Supreme Court of Washington
936 P.2d 1123 (Wash. 1997)
Sandra Nelson (plaintiff) was a reporter for The News Tribune (TNT), which was acquired by McClatchy Newspapers, Inc. (McClatchy) (defendant). As a news publication, one of TNT’s primary objectives was to maintain its credibility as an objective source of news for its readers. To further this goal, TNT implemented an ethics code, which governed conflicts of interest. The ethics code defined a conflict of interest as any activity that led readers to believe TNT’s reporting was biased. Outside of working hours, Nelson was a political activist who devoted a considerable amount of time engaging in highly visible advocacy for gay and lesbian rights, feminist issues, and abortion rights. On more than one occasion, Nelson was recognized as a reporter for TNT while engaged in political activity.
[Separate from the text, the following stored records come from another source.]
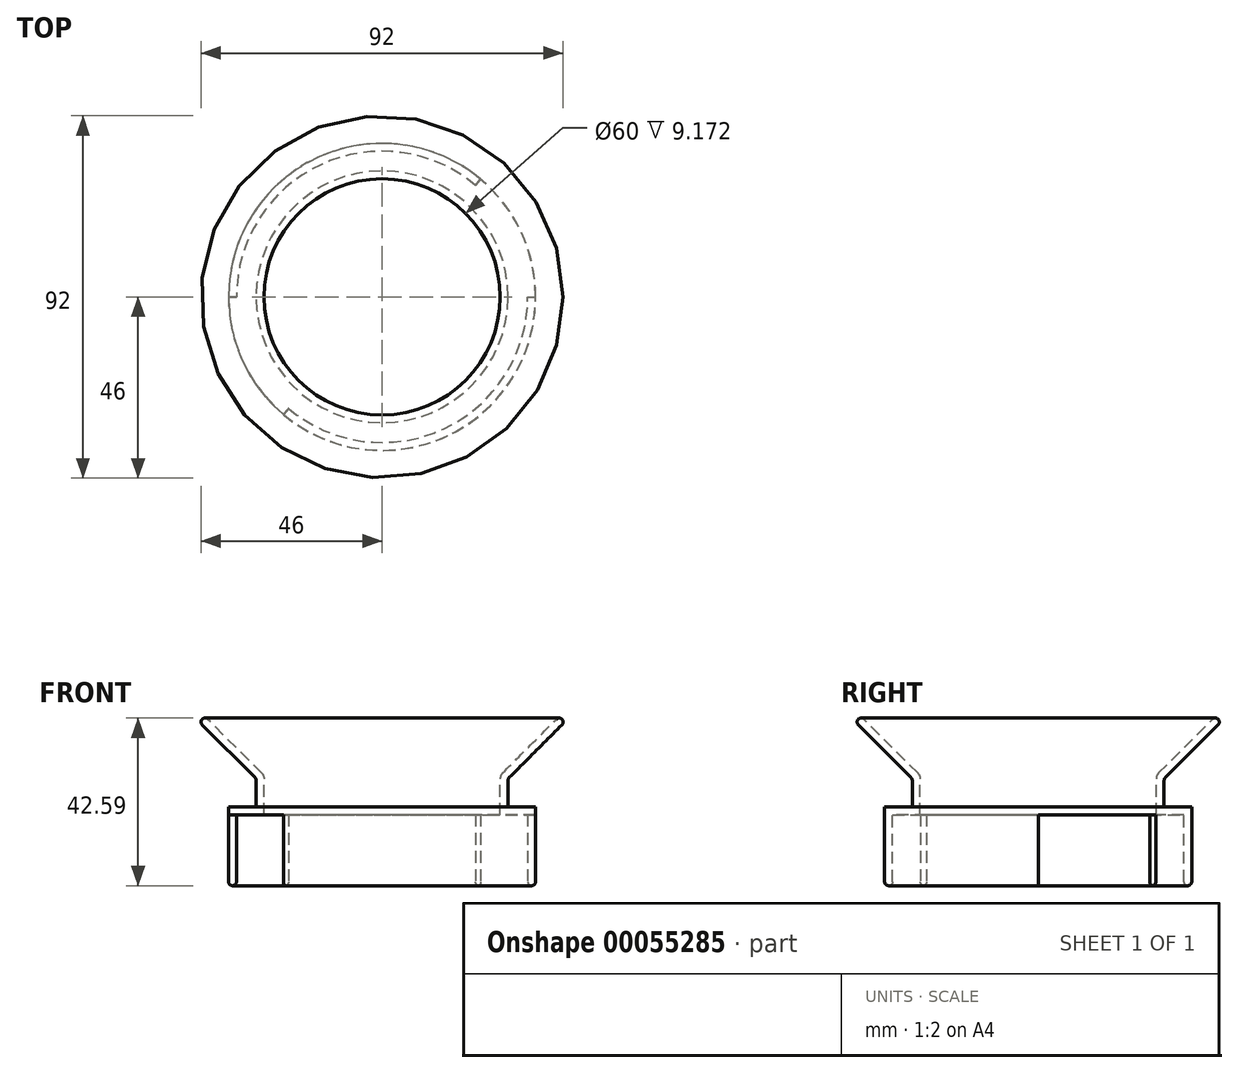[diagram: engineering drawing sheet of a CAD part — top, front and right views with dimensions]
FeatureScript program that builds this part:
annotation { "Feature Type Name" : "Feature", "Feature Type Description" : "" }
export const myFeature = defineFeature(function(context is Context, id is Id, definition is map)
    precondition{}
    {
        {
            var Q0;
            Q0=qCreatedBy(makeId("Front.planeOp"),FACE);
            var sketch = newSketch(context, id + "F0", { "sketchPlane" : qUnion([Q0])});
            skLineSegment(sketch, "E0", {"start": v(0, 0) * mm, "end": v(-39, 0) * mm});
            skLineSegment(sketch, "E1", {"start": v(-39, 0) * mm, "end": v(-39, 0) * mm});
            skLineSegment(sketch, "E2", {"start": v(-30, 29.78) * mm, "end": v(0, 29.78) * mm});
            skLineSegment(sketch, "E3", {"start": v(-30, 0) * mm, "end": v(-30, 9.17) * mm});
            skLineSegment(sketch, "E4", {"start": v(-44.3, 24.3) * mm, "end": v(-30.59, 10.59) * mm});
            skLineSegment(sketch, "E5", {"start": v(-45.7, 24.3) * mm, "end": v(-45.7, 24.3) * mm});
            skLineSegment(sketch, "E6", {"start": v(-30, 25) * mm, "end": v(-30, 10) * mm});
            skPoint(sketch, "E7.visualSharp", {"position": v(-39, 2) * mm});
            skPoint(sketch, "E8.visualSharp", {"position": v(-30, 10) * mm});
            skArc(sketch, "E8.filletArc", {"start": v(-30, 9.17) * mm, "mid": v(-30.15, 9.94) * mm, "end": v(-30.59, 10.59) * mm});
            skPoint(sketch, "E9.visualSharp", {"position": v(-46.41, 23.59) * mm});
            skArc(sketch, "E9.filletArc", {"start": v(-45.7, 24.3) * mm, "mid": v(-46, 23.59) * mm, "end": v(-45.7, 22.88) * mm});
            skPoint(sketch, "E10.visualSharp", {"position": v(-45, 25) * mm});
            skArc(sketch, "E10.filletArc", {"start": v(-44.3, 24.3) * mm, "mid": v(-45, 24.59) * mm, "end": v(-45.7, 24.3) * mm});
            skPoint(sketch, "E11.visualSharp", {"position": v(-32, 2) * mm});
            skLineSegment(sketch, "E12", {"start": v(-39, 2) * mm, "end": v(-39, 0) * mm});
            skLineSegment(sketch, "E13", {"start": v(-39, 2) * mm, "end": v(-32, 2) * mm});
            skLineSegment(sketch, "E14", {"start": v(-32, 2) * mm, "end": v(-32, 8.76) * mm});
            skLineSegment(sketch, "E15", {"start": v(-45.7, 22.88) * mm, "end": v(-32.3, 9.46) * mm});
            skArc(sketch, "E16.filletArc", {"start": v(-32, 8.76) * mm, "mid": v(-32.08, 9.14) * mm, "end": v(-32.3, 9.46) * mm});
            skSolve(sketch);
        }
        {
            var Q0;
            Q0=qCreatedBy(makeId("Front.planeOp"),FACE);
            var sketch = newSketch(context, id + "F1", { "sketchPlane" : qUnion([Q0])});
            skLineSegment(sketch, "E17", {"start": v(-37, 0) * mm, "end": v(-39, 0) * mm});
            skLineSegment(sketch, "E18", {"start": v(37, 0) * mm, "end": v(39, 0) * mm});
            skPoint(sketch, "E18.endSnap0", {"position": v(-38, 0) * mm});
            skLineSegment(sketch, "E19", {"start": v(-38, -18) * mm, "end": v(-38, -18) * mm});
            skLineSegment(sketch, "E20", {"start": v(38, -18) * mm, "end": v(38, -18) * mm});
            skLineSegment(sketch, "E21", {"start": v(37, 0) * mm, "end": v(37, -17) * mm});
            skLineSegment(sketch, "E22", {"start": v(39, 0) * mm, "end": v(39, -17) * mm});
            skLineSegment(sketch, "E23", {"start": v(-39, 0) * mm, "end": v(-39, -17) * mm});
            skLineSegment(sketch, "E24", {"start": v(-37, 0) * mm, "end": v(-37, -17) * mm});
            skPoint(sketch, "E25.visualSharp", {"position": v(-39, -18) * mm});
            skArc(sketch, "E25.filletArc", {"start": v(-39, -17) * mm, "mid": v(-38.7, -17.7) * mm, "end": v(-38, -18) * mm});
            skPoint(sketch, "E26.visualSharp", {"position": v(-37, -18) * mm});
            skArc(sketch, "E26.filletArc", {"start": v(-38, -18) * mm, "mid": v(-37.3, -17.7) * mm, "end": v(-37, -17) * mm});
            skPoint(sketch, "E27.visualSharp", {"position": v(37, -18) * mm});
            skArc(sketch, "E27.filletArc", {"start": v(37, -17) * mm, "mid": v(37.3, -17.7) * mm, "end": v(38, -18) * mm});
            skPoint(sketch, "E28.visualSharp", {"position": v(39, -18) * mm});
            skArc(sketch, "E28.filletArc", {"start": v(38, -18) * mm, "mid": v(38.7, -17.7) * mm, "end": v(39, -17) * mm});
            skSolve(sketch);
        }
        {
            var Q0;
            Q0=qCreatedBy(makeId("Front.planeOp"),FACE);
            var sketch = newSketch(context, id + "F2", { "sketchPlane" : qUnion([Q0])});
            skLineSegment(sketch, "E29", {"start": v(0, 33.15) * mm, "end": v(0, -29.85) * mm});
            skSolve(sketch);
        }
        {
            var Q0;
            Q0 = qSketchRegion(id + "F0", true);
            var Q1;
            Q1=sQuery(id+"F2.wireOp",EDGE,"E29");
            revolve(context, id + "F3", {"entities" : qUnion([Q0]), "axis" : qUnion([Q1]), "revolveType" : RevolveType.FULL});
        }
        {
            var Q0;
            Q0=qCreatedBy(makeId("Front.planeOp"),FACE);
            var sketch = newSketch(context, id + "F4", { "sketchPlane" : qUnion([Q0])});
            skLineSegment(sketch, "E30", {"start": v(0, 41.51) * mm, "end": v(0, -36.9) * mm});
            skSolve(sketch);
        }
        {
            var Q0;
            Q0 = qSketchRegion(id + "F1", true);
            var Q1;
            Q1=sQuery(id+"F4.wireOp",EDGE,"E30");
            revolve(context, id + "F5", {"operationType" : NewBodyOperationType.ADD, "entities" : qUnion([Q0]), "axis" : qUnion([Q1]), "revolveType" : RevolveType.ONE_DIRECTION, "angle" : 130 * degree});
        }
    });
On August 15, 1990, TNT transferred Nelson to an editing job with no reporting duties because Nelson’s political activities violated TNT’s code of ethics and threatened TNT’s credibility with its readers. TNT refused to restore Nelson to her reporting position while Nelson remained politically active. Nelson sued McClatchy, arguing that her transfer violated Washington’s Fair Campaign Practices Act (FCPA). The trial court granted summary judgment in favor of McClatchy, finding that the FCPA did not apply to TNT. Nelson appealed.